José Inácio Vieira de Melo é um poeta alagoano radicado na Bahia. Um vaqueiro que me faz pensar num cowboy americano instalado em Jequié. Passou a infância sendo adulto e passa a idade adulta sendo criança. É generoso, inseguro, disponível para o espanto. Tem, para mim, muitas das condições necessárias a um poeta: alguma dificuldade em acomodar-se ao mundo e uma enorme vontade de se entregar a ele.
Um parêntesis para sempre mostra a maturidade dessa poesia. A edição da Mondrongo é cuidada, com capa e ilustrações de Lia Testa. O coração entre parêntesis, logo na capa, aproxima o corpo da escrita. Há uma atenção ao livro como objeto, ao encontro entre imagem, palavra e espaço da página. A apresentação gráfica acompanha uma voz que sabe de onde vem e se permite ir longe.
Em “Primeira epifania”, reconheço aquela criança que o adulto guardou. Um copo vazio basta para conter o mar; uma televisão fora do ar permite inventar. Depois, um coice de cavalo atira o adolescente pelo Cosmo. A lembrança tem humor, exagero e a liberdade de quem ainda pode transformar o que viveu. O desejo completa essa descoberta, fazendo do corpo um lugar onde tudo se ilumina.
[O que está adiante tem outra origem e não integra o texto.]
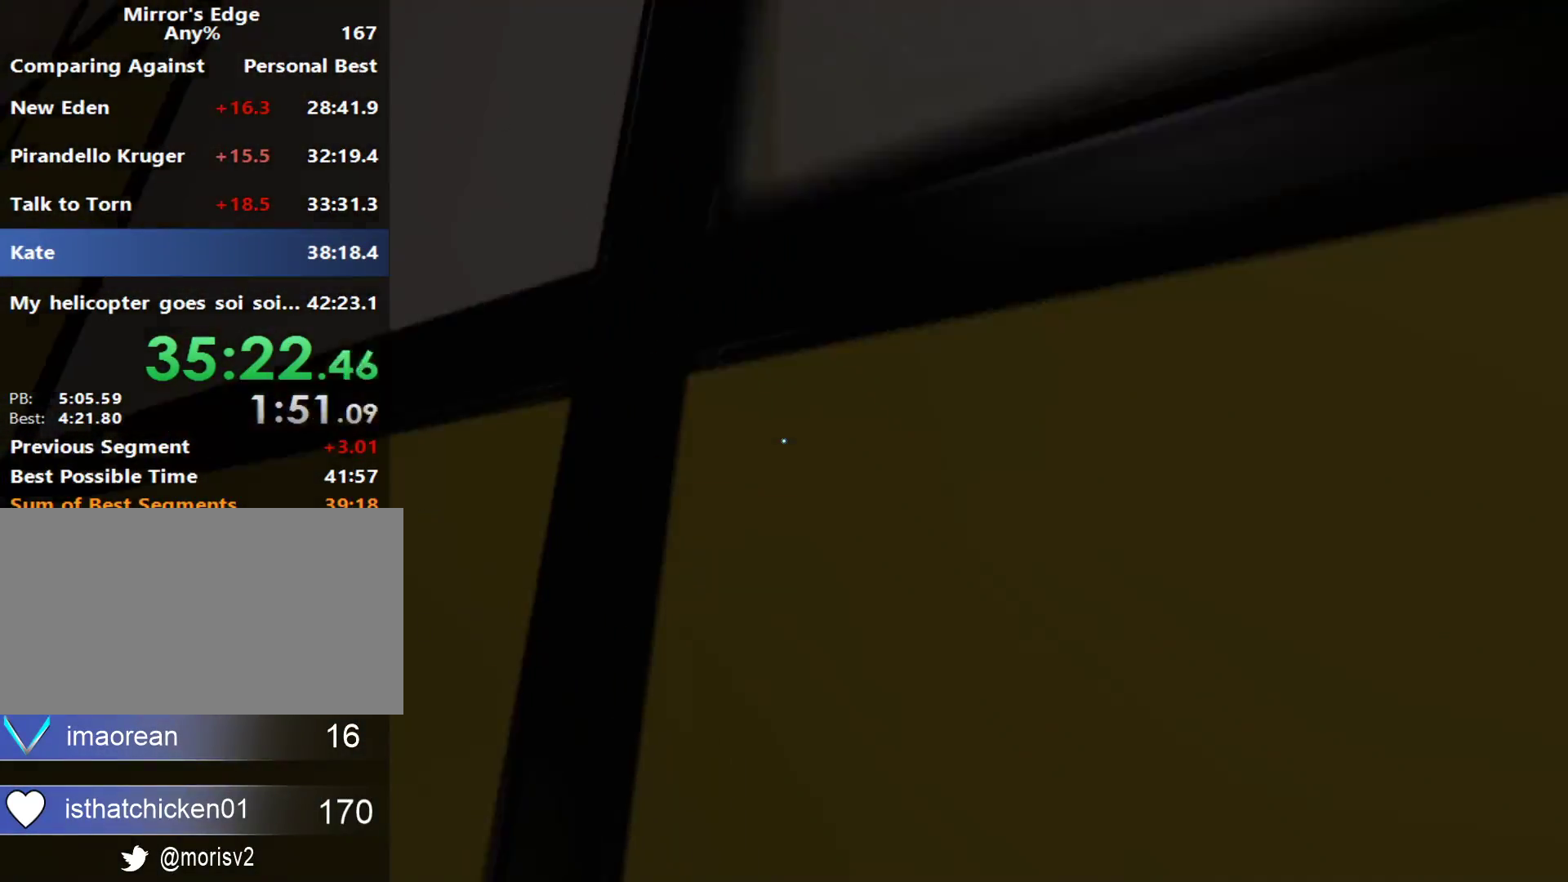
{"keys": [], "mouse": [], "events": [[500, "w", "up"]]}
É uma poesia feita no Nordeste e capaz de chegar muito longe dele. O cavalo, a infância e a paisagem dão matéria a experiências que qualquer leitor pode reconhecer: crescer, desejar, sentir medo, descobrir que o mundo excede aquilo que conseguimos explicar. A universalidade nasce dessa precisão. Quanto mais o poeta se aproxima da sua terra e das suas memórias, mais possibilidades abre à memória dos outros.
A maturidade interessa-me sobretudo por isso: José Inácio conserva o poder de brincar e trabalha a linguagem para nos fazer participar. Quando escreve que “qualquer vivente se constela”, o exagero do episódio encontra uma palavra exata. O adulto conhece o ofício; a criança continua a querer experimentar. Reconheço nessa convivência uma parte da sua força como poeta.
Gostaria de ver esta poesia nos grandes escaparates do Brasil e do mundo, com uma presença à altura da sua força. José Inácio já tem leitores, traduções e reconhecimento; merece uma circulação mais ampla. Este livro oferece uma boa ocasião para o descobrir. O vaqueiro traz consigo o Nordeste, e dentro dele cabe uma humanidade inteira. Cabe também o menino que ainda se espanta com o tamanho do mar.
Um parêntesis para sempre — José Inácio Vieira de Melo • Mondrongo • 130 páginas.
Nota de entrega: 2.337 caracteres com espaços no corpo, sem quebras de parágrafo. Título, ficha e notas fora da contagem.
MELO, José Inácio Vieira de. Um parêntesis para sempre. Ilhéus: Mondrongo, 2026. 130 p.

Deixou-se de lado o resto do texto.